■ Data in this exercise:
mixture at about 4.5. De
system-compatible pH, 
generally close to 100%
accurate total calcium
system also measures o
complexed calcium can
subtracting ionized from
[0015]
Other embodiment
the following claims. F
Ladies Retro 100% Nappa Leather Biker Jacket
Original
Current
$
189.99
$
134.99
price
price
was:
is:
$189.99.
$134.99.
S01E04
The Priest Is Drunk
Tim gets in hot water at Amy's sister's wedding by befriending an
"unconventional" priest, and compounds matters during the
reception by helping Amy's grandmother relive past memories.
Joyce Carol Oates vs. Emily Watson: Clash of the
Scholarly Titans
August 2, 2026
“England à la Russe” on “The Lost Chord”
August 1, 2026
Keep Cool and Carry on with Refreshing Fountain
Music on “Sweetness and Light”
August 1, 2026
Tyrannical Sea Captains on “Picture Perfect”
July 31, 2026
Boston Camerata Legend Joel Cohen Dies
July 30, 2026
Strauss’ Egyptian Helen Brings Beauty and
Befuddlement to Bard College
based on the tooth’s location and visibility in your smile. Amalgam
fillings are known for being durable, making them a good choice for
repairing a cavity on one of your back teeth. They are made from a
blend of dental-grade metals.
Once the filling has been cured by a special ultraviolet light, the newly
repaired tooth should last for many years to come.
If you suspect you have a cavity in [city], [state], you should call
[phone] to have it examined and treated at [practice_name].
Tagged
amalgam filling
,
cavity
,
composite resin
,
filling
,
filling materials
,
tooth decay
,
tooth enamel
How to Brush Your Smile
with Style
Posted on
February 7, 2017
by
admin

■ Task directions:
Please swap "price" for "cost" everywhere it appears in all the entries above, and repeat those lines with everything else left as it is.

■ Problem solution:
mixture at about 4.5. De
system-compatible pH, 
generally close to 100%
accurate total calcium
system also measures o
complexed calcium can
subtracting ionized from
[0015]
Other embodiment
the following claims. F
Ladies Retro 100% Nappa Leather Biker Jacket
Original
Current
$
189.99
$
134.99
cost
cost
was:
is:
$189.99.
$134.99.
S01E04
The Priest Is Drunk
Tim gets in hot water at Amy's sister's wedding by befriending an
"unconventional" priest, and compounds matters during the
reception by helping Amy's grandmother relive past memories.
Joyce Carol Oates vs. Emily Watson: Clash of the
Scholarly Titans
August 2, 2026
“England à la Russe” on “The Lost Chord”
August 1, 2026
Keep Cool and Carry on with Refreshing Fountain
Music on “Sweetness and Light”
August 1, 2026
Tyrannical Sea Captains on “Picture Perfect”
July 31, 2026
Boston Camerata Legend Joel Cohen Dies
July 30, 2026
Strauss’ Egyptian Helen Brings Beauty and
Befuddlement to Bard College
based on the tooth’s location and visibility in your smile. Amalgam
fillings are known for being durable, making them a good choice for
repairing a cavity on one of your back teeth. They are made from a
blend of dental-grade metals.
Once the filling has been cured by a special ultraviolet light, the newly
repaired tooth should last for many years to come.
If you suspect you have a cavity in [city], [state], you should call
[phone] to have it examined and treated at [practice_name].
Tagged
amalgam filling
,
cavity
,
composite resin
,
filling
,
filling materials
,
tooth decay
,
tooth enamel
How to Brush Your Smile
with Style
Posted on
February 7, 2017
by
admin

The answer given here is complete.